Machine-readable hardware designs:
● ● ● ●

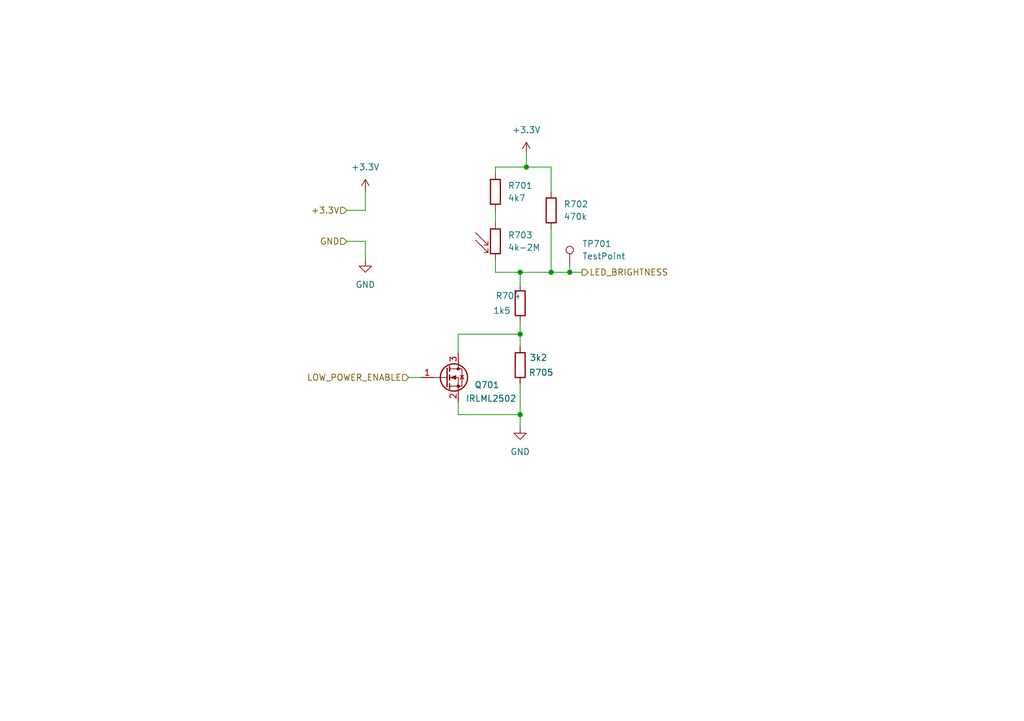
<source format=kicad_sch>
(kicad_sch
	(version 20250114)
	(generator "eeschema")
	(generator_version "9.0")
	(uuid "819a4eb2-edf3-45d7-9562-b608f783ab41")
	(paper "A5")
	
	(junction
		(at 107.95 34.29)
		(diameter 0)
		(color 0 0 0 0)
		(uuid "0732b7a7-8ed9-4d17-ad82-32e5ccb61cb2")
	)
	(junction
		(at 106.68 55.88)
		(diameter 0)
		(color 0 0 0 0)
		(uuid "2177c5ad-612c-47ef-a35f-a9412a6861cd")
	)
	(junction
		(at 113.03 55.88)
		(diameter 0)
		(color 0 0 0 0)
		(uuid "22e59803-99be-4668-8603-a7e12e1480c6")
	)
	(junction
		(at 106.68 85.09)
		(diameter 0)
		(color 0 0 0 0)
		(uuid "3288cde0-36a1-4ec9-9818-dc2041cbb443")
	)
	(junction
		(at 116.84 55.88)
		(diameter 0)
		(color 0 0 0 0)
		(uuid "36d223c4-8fda-419e-82e6-b808dc6b01a4")
	)
	(junction
		(at 106.68 68.58)
		(diameter 0)
		(color 0 0 0 0)
		(uuid "48e7f231-fa90-423c-95cf-8b8b040d122c")
	)
	(wire
		(pts
			(xy 106.68 55.88) (xy 113.03 55.88)
		)
		(stroke
			(width 0)
			(type default)
		)
		(uuid "1e3252a5-eea0-423e-a67b-46bbc8f99250")
	)
	(wire
		(pts
			(xy 101.6 34.29) (xy 101.6 35.56)
		)
		(stroke
			(width 0)
			(type default)
		)
		(uuid "1e77025f-0b32-4c8c-a2f7-bdab7b621864")
	)
	(wire
		(pts
			(xy 113.03 34.29) (xy 107.95 34.29)
		)
		(stroke
			(width 0)
			(type default)
		)
		(uuid "26958547-d4b9-4e95-aa26-d770718dd97e")
	)
	(wire
		(pts
			(xy 74.93 43.18) (xy 74.93 39.37)
		)
		(stroke
			(width 0)
			(type default)
		)
		(uuid "33fbc735-182a-4f12-b7bc-020f2de797e0")
	)
	(wire
		(pts
			(xy 74.93 49.53) (xy 74.93 53.34)
		)
		(stroke
			(width 0)
			(type default)
		)
		(uuid "40c3f047-eb41-4ba0-b6bc-810e6107b4c3")
	)
	(wire
		(pts
			(xy 113.03 39.37) (xy 113.03 34.29)
		)
		(stroke
			(width 0)
			(type default)
		)
		(uuid "47b2618d-1273-4b6b-858b-fc351d0cce98")
	)
	(wire
		(pts
			(xy 116.84 54.61) (xy 116.84 55.88)
		)
		(stroke
			(width 0)
			(type default)
		)
		(uuid "4edaf1ce-5d6c-40ff-a214-1f1c611f77aa")
	)
	(wire
		(pts
			(xy 113.03 55.88) (xy 113.03 46.99)
		)
		(stroke
			(width 0)
			(type default)
		)
		(uuid "58b2873a-940c-46c4-904a-5de9fcf19ee8")
	)
	(wire
		(pts
			(xy 106.68 78.74) (xy 106.68 85.09)
		)
		(stroke
			(width 0)
			(type default)
		)
		(uuid "660fe1f0-f464-4965-bf92-58260964b1c2")
	)
	(wire
		(pts
			(xy 106.68 68.58) (xy 106.68 71.12)
		)
		(stroke
			(width 0)
			(type default)
		)
		(uuid "74e23d8a-5892-41fd-8710-2c5aa4b23eef")
	)
	(wire
		(pts
			(xy 101.6 34.29) (xy 107.95 34.29)
		)
		(stroke
			(width 0)
			(type default)
		)
		(uuid "7a6c104c-1a31-4525-9aa1-1fac81c5b1eb")
	)
	(wire
		(pts
			(xy 93.98 82.55) (xy 93.98 85.09)
		)
		(stroke
			(width 0)
			(type default)
		)
		(uuid "8e67e076-9559-4bb1-a3cf-6fd571467826")
	)
	(wire
		(pts
			(xy 71.12 49.53) (xy 74.93 49.53)
		)
		(stroke
			(width 0)
			(type default)
		)
		(uuid "8f95d913-901f-4cd2-a0b1-43ec3234410e")
	)
	(wire
		(pts
			(xy 93.98 72.39) (xy 93.98 68.58)
		)
		(stroke
			(width 0)
			(type default)
		)
		(uuid "952bbda8-d401-4fc2-bd60-fd4077a30b5f")
	)
	(wire
		(pts
			(xy 71.12 43.18) (xy 74.93 43.18)
		)
		(stroke
			(width 0)
			(type default)
		)
		(uuid "9fb71938-3a60-4701-8e13-e6566cbb6cc6")
	)
	(wire
		(pts
			(xy 106.68 55.88) (xy 106.68 58.42)
		)
		(stroke
			(width 0)
			(type default)
		)
		(uuid "c3b994ad-5835-4044-b97f-a8cd183e3d36")
	)
	(wire
		(pts
			(xy 101.6 55.88) (xy 106.68 55.88)
		)
		(stroke
			(width 0)
			(type default)
		)
		(uuid "c8035b99-98a6-4044-ad9c-ce1477d82832")
	)
	(wire
		(pts
			(xy 106.68 66.04) (xy 106.68 68.58)
		)
		(stroke
			(width 0)
			(type default)
		)
		(uuid "cdffbd6c-ce4c-40f9-b27a-1f9ee3704e81")
	)
	(wire
		(pts
			(xy 83.82 77.47) (xy 86.36 77.47)
		)
		(stroke
			(width 0)
			(type default)
		)
		(uuid "d4ae6e9e-d216-4775-b9fe-45ab0acd76ad")
	)
	(wire
		(pts
			(xy 101.6 53.34) (xy 101.6 55.88)
		)
		(stroke
			(width 0)
			(type default)
		)
		(uuid "dce219dc-9ba6-41f7-a82c-28ea3e83f667")
	)
	(wire
		(pts
			(xy 106.68 85.09) (xy 106.68 87.63)
		)
		(stroke
			(width 0)
			(type default)
		)
		(uuid "e05fe721-8baa-4fb4-a954-3e30bbf3fc36")
	)
	(wire
		(pts
			(xy 93.98 68.58) (xy 106.68 68.58)
		)
		(stroke
			(width 0)
			(type default)
		)
		(uuid "e1bcb60d-1a03-4859-8808-f28228a71e79")
	)
	(wire
		(pts
			(xy 116.84 55.88) (xy 119.38 55.88)
		)
		(stroke
			(width 0)
			(type default)
		)
		(uuid "e9966848-efdc-458a-91e1-979daf5da5a9")
	)
	(wire
		(pts
			(xy 93.98 85.09) (xy 106.68 85.09)
		)
		(stroke
			(width 0)
			(type default)
		)
		(uuid "e9f66f59-6a2c-4f58-acd1-c55728e86865")
	)
	(wire
		(pts
			(xy 101.6 43.18) (xy 101.6 45.72)
		)
		(stroke
			(width 0)
			(type default)
		)
		(uuid "f43438c9-f731-46ac-af39-fd80689b58b8")
	)
	(wire
		(pts
			(xy 113.03 55.88) (xy 116.84 55.88)
		)
		(stroke
			(width 0)
			(type default)
		)
		(uuid "f9b83207-52ac-468e-aca0-065980b3f103")
	)
	(wire
		(pts
			(xy 107.95 31.75) (xy 107.95 34.29)
		)
		(stroke
			(width 0)
			(type default)
		)
		(uuid "fbf312eb-fa5b-4f31-89fd-5c966294c4c3")
	)
	(hierarchical_label "LOW_POWER_ENABLE"
		(shape input)
		(at 83.82 77.47 180)
		(effects
			(font
				(size 1.27 1.27)
			)
			(justify right)
		)
		(uuid "27614e29-65eb-4414-9b89-3d5682aabf32")
	)
	(hierarchical_label "+3.3V"
		(shape input)
		(at 71.12 43.18 180)
		(effects
			(font
				(size 1.27 1.27)
			)
			(justify right)
		)
		(uuid "31e19fbc-cac1-4ca4-9825-b0fc85555f70")
	)
	(hierarchical_label "LED_BRIGHTNESS"
		(shape output)
		(at 119.38 55.88 0)
		(effects
			(font
				(size 1.27 1.27)
			)
			(justify left)
		)
		(uuid "4c756322-2315-4a9e-bcf3-044be7a3d272")
	)
	(hierarchical_label "GND"
		(shape input)
		(at 71.12 49.53 180)
		(effects
			(font
				(size 1.27 1.27)
			)
			(justify right)
		)
		(uuid "fefd4f13-7f00-42aa-8c30-c91e7a187f91")
	)
	(symbol
		(lib_id "Transistor_FET:IRLML2060")
		(at 91.44 77.47 0)
		(unit 1)
		(exclude_from_sim no)
		(in_bom yes)
		(on_board yes)
		(dnp no)
		(uuid "03a4a87a-eb70-4556-9511-6995fa3a940b")
		(property "Reference" "Q701"
			(at 97.282 78.994 0)
			(effects
				(font
					(size 1.27 1.27)
				)
				(justify left)
			)
		)
		(property "Value" "IRLML2502"
			(at 95.504 81.788 0)
			(effects
				(font
					(size 1.27 1.27)
				)
				(justify left)
			)
		)
		(property "Footprint" "Package_TO_SOT_SMD:SOT-23"
			(at 96.52 79.375 0)
			(effects
				(font
					(size 1.27 1.27)
					(italic yes)
				)
				(justify left)
				(hide yes)
			)
		)
		(property "Datasheet" "https://www.infineon.com/dgdl/irlml2060pbf.pdf?fileId=5546d462533600a401535664b7fb25ee"
			(at 96.52 81.28 0)
			(effects
				(font
					(size 1.27 1.27)
				)
				(justify left)
				(hide yes)
			)
		)
		(property "Description" "1.2A Id, 60V Vds, 480mOhm Rds, N-Channel HEXFET Power MOSFET, SOT-23"
			(at 91.44 77.47 0)
			(effects
				(font
					(size 1.27 1.27)
				)
				(hide yes)
			)
		)
		(pin "2"
			(uuid "90306e54-bd56-4a77-a732-59fb656b8616")
		)
		(pin "3"
			(uuid "6fcf5385-6c50-4bff-88fa-969e6cc8d3af")
		)
		(pin "1"
			(uuid "9e7c908c-f7b3-4f06-8e99-10986d992be7")
		)
		(instances
			(project "AstroWeather"
				(path "/8561283c-f5b3-4542-8880-7f435c3a9f7c/65ca801d-1256-4be1-997f-247ca21d6f46"
					(reference "Q701")
					(unit 1)
				)
			)
		)
	)
	(symbol
		(lib_id "Device:R")
		(at 106.68 62.23 0)
		(unit 1)
		(exclude_from_sim no)
		(in_bom yes)
		(on_board yes)
		(dnp no)
		(uuid "0d577368-8b1c-47b5-9548-7eb07e91df0c")
		(property "Reference" "R704"
			(at 101.6 60.706 0)
			(effects
				(font
					(size 1.27 1.27)
				)
				(justify left)
			)
		)
		(property "Value" "1k5"
			(at 101.092 63.754 0)
			(effects
				(font
					(size 1.27 1.27)
				)
				(justify left)
			)
		)
		(property "Footprint" "Resistor_SMD:R_0805_2012Metric"
			(at 104.902 62.23 90)
			(effects
				(font
					(size 1.27 1.27)
				)
				(hide yes)
			)
		)
		(property "Datasheet" "~"
			(at 106.68 62.23 0)
			(effects
				(font
					(size 1.27 1.27)
				)
				(hide yes)
			)
		)
		(property "Description" "Resistor"
			(at 106.68 62.23 0)
			(effects
				(font
					(size 1.27 1.27)
				)
				(hide yes)
			)
		)
		(pin "1"
			(uuid "51d09ed0-c528-4625-a0be-8cce502fcf88")
		)
		(pin "2"
			(uuid "3d0726d5-ea10-42d4-a9a6-ef5112e61c5a")
		)
		(instances
			(project "AstroWeather"
				(path "/8561283c-f5b3-4542-8880-7f435c3a9f7c/65ca801d-1256-4be1-997f-247ca21d6f46"
					(reference "R704")
					(unit 1)
				)
			)
		)
	)
	(symbol
		(lib_id "Device:R_Photo")
		(at 101.6 49.53 0)
		(unit 1)
		(exclude_from_sim no)
		(in_bom yes)
		(on_board yes)
		(dnp no)
		(fields_autoplaced yes)
		(uuid "1b88fdf0-de98-48a1-8aee-8cba3bdfba49")
		(property "Reference" "R703"
			(at 104.14 48.2599 0)
			(effects
				(font
					(size 1.27 1.27)
				)
				(justify left)
			)
		)
		(property "Value" "4k-2M"
			(at 104.14 50.7999 0)
			(effects
				(font
					(size 1.27 1.27)
				)
				(justify left)
			)
		)
		(property "Footprint" "Resistor_THT:R_Axial_DIN0204_L3.6mm_D1.6mm_P1.90mm_Vertical"
			(at 102.87 55.88 90)
			(effects
				(font
					(size 1.27 1.27)
				)
				(justify left)
				(hide yes)
			)
		)
		(property "Datasheet" "~"
			(at 101.6 50.8 0)
			(effects
				(font
					(size 1.27 1.27)
				)
				(hide yes)
			)
		)
		(property "Description" "Photoresistor"
			(at 101.6 49.53 0)
			(effects
				(font
					(size 1.27 1.27)
				)
				(hide yes)
			)
		)
		(pin "1"
			(uuid "b7808277-820b-4df1-88aa-92c6b76a43ee")
		)
		(pin "2"
			(uuid "ad01f7bc-ae84-46b6-975a-aec01662b19a")
		)
		(instances
			(project "AstroWeather"
				(path "/8561283c-f5b3-4542-8880-7f435c3a9f7c/65ca801d-1256-4be1-997f-247ca21d6f46"
					(reference "R703")
					(unit 1)
				)
			)
		)
	)
	(symbol
		(lib_id "power:+3.3V")
		(at 107.95 31.75 0)
		(unit 1)
		(exclude_from_sim no)
		(in_bom yes)
		(on_board yes)
		(dnp no)
		(fields_autoplaced yes)
		(uuid "22c1ed1b-90cf-418d-a725-8e97710f55ca")
		(property "Reference" "#PWR0701"
			(at 107.95 35.56 0)
			(effects
				(font
					(size 1.27 1.27)
				)
				(hide yes)
			)
		)
		(property "Value" "+3.3V"
			(at 107.95 26.67 0)
			(effects
				(font
					(size 1.27 1.27)
				)
			)
		)
		(property "Footprint" ""
			(at 107.95 31.75 0)
			(effects
				(font
					(size 1.27 1.27)
				)
				(hide yes)
			)
		)
		(property "Datasheet" ""
			(at 107.95 31.75 0)
			(effects
				(font
					(size 1.27 1.27)
				)
				(hide yes)
			)
		)
		(property "Description" "Power symbol creates a global label with name \"+3.3V\""
			(at 107.95 31.75 0)
			(effects
				(font
					(size 1.27 1.27)
				)
				(hide yes)
			)
		)
		(pin "1"
			(uuid "3c4d455e-66ba-4fde-aff8-58e469953f5b")
		)
		(instances
			(project "AstroWeather"
				(path "/8561283c-f5b3-4542-8880-7f435c3a9f7c/65ca801d-1256-4be1-997f-247ca21d6f46"
					(reference "#PWR0701")
					(unit 1)
				)
			)
		)
	)
	(symbol
		(lib_id "power:GND")
		(at 74.93 53.34 0)
		(unit 1)
		(exclude_from_sim no)
		(in_bom yes)
		(on_board yes)
		(dnp no)
		(fields_autoplaced yes)
		(uuid "5390896c-6982-4d4b-acf4-0cb58f81d225")
		(property "Reference" "#PWR0703"
			(at 74.93 59.69 0)
			(effects
				(font
					(size 1.27 1.27)
				)
				(hide yes)
			)
		)
		(property "Value" "GND"
			(at 74.93 58.42 0)
			(effects
				(font
					(size 1.27 1.27)
				)
			)
		)
		(property "Footprint" ""
			(at 74.93 53.34 0)
			(effects
				(font
					(size 1.27 1.27)
				)
				(hide yes)
			)
		)
		(property "Datasheet" ""
			(at 74.93 53.34 0)
			(effects
				(font
					(size 1.27 1.27)
				)
				(hide yes)
			)
		)
		(property "Description" "Power symbol creates a global label with name \"GND\" , ground"
			(at 74.93 53.34 0)
			(effects
				(font
					(size 1.27 1.27)
				)
				(hide yes)
			)
		)
		(pin "1"
			(uuid "5944fa1a-4005-4a2a-8df0-c05084dbfb79")
		)
		(instances
			(project "AstroWeather"
				(path "/8561283c-f5b3-4542-8880-7f435c3a9f7c/65ca801d-1256-4be1-997f-247ca21d6f46"
					(reference "#PWR0703")
					(unit 1)
				)
			)
		)
	)
	(symbol
		(lib_id "Device:R")
		(at 101.6 39.37 0)
		(unit 1)
		(exclude_from_sim no)
		(in_bom yes)
		(on_board yes)
		(dnp no)
		(fields_autoplaced yes)
		(uuid "63004f56-9023-4345-ab3d-f8f5a3744774")
		(property "Reference" "R701"
			(at 104.14 38.0999 0)
			(effects
				(font
					(size 1.27 1.27)
				)
				(justify left)
			)
		)
		(property "Value" "4k7"
			(at 104.14 40.6399 0)
			(effects
				(font
					(size 1.27 1.27)
				)
				(justify left)
			)
		)
		(property "Footprint" "Resistor_SMD:R_0805_2012Metric"
			(at 99.822 39.37 90)
			(effects
				(font
					(size 1.27 1.27)
				)
				(hide yes)
			)
		)
		(property "Datasheet" "~"
			(at 101.6 39.37 0)
			(effects
				(font
					(size 1.27 1.27)
				)
				(hide yes)
			)
		)
		(property "Description" "Resistor"
			(at 101.6 39.37 0)
			(effects
				(font
					(size 1.27 1.27)
				)
				(hide yes)
			)
		)
		(pin "1"
			(uuid "04c29166-9cd6-451e-b509-d9d372557bbd")
		)
		(pin "2"
			(uuid "32ac3378-5324-4f05-90b1-41b24b48e988")
		)
		(instances
			(project "AstroWeather"
				(path "/8561283c-f5b3-4542-8880-7f435c3a9f7c/65ca801d-1256-4be1-997f-247ca21d6f46"
					(reference "R701")
					(unit 1)
				)
			)
		)
	)
	(symbol
		(lib_id "Device:R")
		(at 113.03 43.18 0)
		(unit 1)
		(exclude_from_sim no)
		(in_bom yes)
		(on_board yes)
		(dnp no)
		(fields_autoplaced yes)
		(uuid "791020f4-21d4-4fe4-8caf-b2b2dd516444")
		(property "Reference" "R702"
			(at 115.57 41.9099 0)
			(effects
				(font
					(size 1.27 1.27)
				)
				(justify left)
			)
		)
		(property "Value" "470k"
			(at 115.57 44.4499 0)
			(effects
				(font
					(size 1.27 1.27)
				)
				(justify left)
			)
		)
		(property "Footprint" "Resistor_SMD:R_0805_2012Metric"
			(at 111.252 43.18 90)
			(effects
				(font
					(size 1.27 1.27)
				)
				(hide yes)
			)
		)
		(property "Datasheet" "~"
			(at 113.03 43.18 0)
			(effects
				(font
					(size 1.27 1.27)
				)
				(hide yes)
			)
		)
		(property "Description" "Resistor"
			(at 113.03 43.18 0)
			(effects
				(font
					(size 1.27 1.27)
				)
				(hide yes)
			)
		)
		(pin "1"
			(uuid "cc792241-32da-4254-94d0-990171fa1e0c")
		)
		(pin "2"
			(uuid "0381265f-562f-491d-bb16-9f91029a8c99")
		)
		(instances
			(project "AstroWeather"
				(path "/8561283c-f5b3-4542-8880-7f435c3a9f7c/65ca801d-1256-4be1-997f-247ca21d6f46"
					(reference "R702")
					(unit 1)
				)
			)
		)
	)
	(symbol
		(lib_id "power:+3.3V")
		(at 74.93 39.37 0)
		(unit 1)
		(exclude_from_sim no)
		(in_bom yes)
		(on_board yes)
		(dnp no)
		(fields_autoplaced yes)
		(uuid "92a2d359-cbdd-4a4e-9b67-263ad5a366a4")
		(property "Reference" "#PWR0702"
			(at 74.93 43.18 0)
			(effects
				(font
					(size 1.27 1.27)
				)
				(hide yes)
			)
		)
		(property "Value" "+3.3V"
			(at 74.93 34.29 0)
			(effects
				(font
					(size 1.27 1.27)
				)
			)
		)
		(property "Footprint" ""
			(at 74.93 39.37 0)
			(effects
				(font
					(size 1.27 1.27)
				)
				(hide yes)
			)
		)
		(property "Datasheet" ""
			(at 74.93 39.37 0)
			(effects
				(font
					(size 1.27 1.27)
				)
				(hide yes)
			)
		)
		(property "Description" "Power symbol creates a global label with name \"+3.3V\""
			(at 74.93 39.37 0)
			(effects
				(font
					(size 1.27 1.27)
				)
				(hide yes)
			)
		)
		(pin "1"
			(uuid "6a3c3104-880e-4181-af18-ed8dc691454c")
		)
		(instances
			(project "AstroWeather"
				(path "/8561283c-f5b3-4542-8880-7f435c3a9f7c/65ca801d-1256-4be1-997f-247ca21d6f46"
					(reference "#PWR0702")
					(unit 1)
				)
			)
		)
	)
	(symbol
		(lib_id "Device:R")
		(at 106.68 74.93 180)
		(unit 1)
		(exclude_from_sim no)
		(in_bom yes)
		(on_board yes)
		(dnp no)
		(uuid "97ed3119-146a-4508-bbd1-63182461ff35")
		(property "Reference" "R705"
			(at 113.538 76.454 0)
			(effects
				(font
					(size 1.27 1.27)
				)
				(justify left)
			)
		)
		(property "Value" "3k2"
			(at 112.268 73.406 0)
			(effects
				(font
					(size 1.27 1.27)
				)
				(justify left)
			)
		)
		(property "Footprint" "Resistor_SMD:R_0805_2012Metric"
			(at 108.458 74.93 90)
			(effects
				(font
					(size 1.27 1.27)
				)
				(hide yes)
			)
		)
		(property "Datasheet" "~"
			(at 106.68 74.93 0)
			(effects
				(font
					(size 1.27 1.27)
				)
				(hide yes)
			)
		)
		(property "Description" "Resistor"
			(at 106.68 74.93 0)
			(effects
				(font
					(size 1.27 1.27)
				)
				(hide yes)
			)
		)
		(pin "1"
			(uuid "0a521530-8a90-403b-9d8e-aabea5192d9a")
		)
		(pin "2"
			(uuid "cfb2278e-a709-4697-b131-8247ff7489a4")
		)
		(instances
			(project "AstroWeather"
				(path "/8561283c-f5b3-4542-8880-7f435c3a9f7c/65ca801d-1256-4be1-997f-247ca21d6f46"
					(reference "R705")
					(unit 1)
				)
			)
		)
	)
	(symbol
		(lib_id "Connector:TestPoint")
		(at 116.84 54.61 0)
		(unit 1)
		(exclude_from_sim no)
		(in_bom yes)
		(on_board yes)
		(dnp no)
		(fields_autoplaced yes)
		(uuid "a4c19c73-ba45-4e9e-b3e7-dcdcda5dc0ce")
		(property "Reference" "TP701"
			(at 119.38 50.0379 0)
			(effects
				(font
					(size 1.27 1.27)
				)
				(justify left)
			)
		)
		(property "Value" "TestPoint"
			(at 119.38 52.5779 0)
			(effects
				(font
					(size 1.27 1.27)
				)
				(justify left)
			)
		)
		(property "Footprint" "TestPoint:TestPoint_THTPad_D1.5mm_Drill0.7mm"
			(at 121.92 54.61 0)
			(effects
				(font
					(size 1.27 1.27)
				)
				(hide yes)
			)
		)
		(property "Datasheet" "~"
			(at 121.92 54.61 0)
			(effects
				(font
					(size 1.27 1.27)
				)
				(hide yes)
			)
		)
		(property "Description" "test point"
			(at 116.84 54.61 0)
			(effects
				(font
					(size 1.27 1.27)
				)
				(hide yes)
			)
		)
		(pin "1"
			(uuid "9af12788-b69e-4c5a-8825-e4ed4fb865cd")
		)
		(instances
			(project "AstroWeather"
				(path "/8561283c-f5b3-4542-8880-7f435c3a9f7c/65ca801d-1256-4be1-997f-247ca21d6f46"
					(reference "TP701")
					(unit 1)
				)
			)
		)
	)
	(symbol
		(lib_id "power:GND")
		(at 106.68 87.63 0)
		(unit 1)
		(exclude_from_sim no)
		(in_bom yes)
		(on_board yes)
		(dnp no)
		(fields_autoplaced yes)
		(uuid "b70519b3-c4bb-4c76-84fa-3d8fb7e59e81")
		(property "Reference" "#PWR0704"
			(at 106.68 93.98 0)
			(effects
				(font
					(size 1.27 1.27)
				)
				(hide yes)
			)
		)
		(property "Value" "GND"
			(at 106.68 92.71 0)
			(effects
				(font
					(size 1.27 1.27)
				)
			)
		)
		(property "Footprint" ""
			(at 106.68 87.63 0)
			(effects
				(font
					(size 1.27 1.27)
				)
				(hide yes)
			)
		)
		(property "Datasheet" ""
			(at 106.68 87.63 0)
			(effects
				(font
					(size 1.27 1.27)
				)
				(hide yes)
			)
		)
		(property "Description" "Power symbol creates a global label with name \"GND\" , ground"
			(at 106.68 87.63 0)
			(effects
				(font
					(size 1.27 1.27)
				)
				(hide yes)
			)
		)
		(pin "1"
			(uuid "71357155-f829-47c5-a3c8-6299e49633ee")
		)
		(instances
			(project "AstroWeather"
				(path "/8561283c-f5b3-4542-8880-7f435c3a9f7c/65ca801d-1256-4be1-997f-247ca21d6f46"
					(reference "#PWR0704")
					(unit 1)
				)
			)
		)
	)
)

</source>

● ● ● ●

Work required:
Wherever "TestPoint" appears in a line of the entries, copy that line.

Output of the task:
		(lib_id "Connector:TestPoint")
		(property "Value" "TestPoint"
		(property "Footprint" "TestPoint:TestPoint_THTPad_D1.5mm_Drill0.7mm"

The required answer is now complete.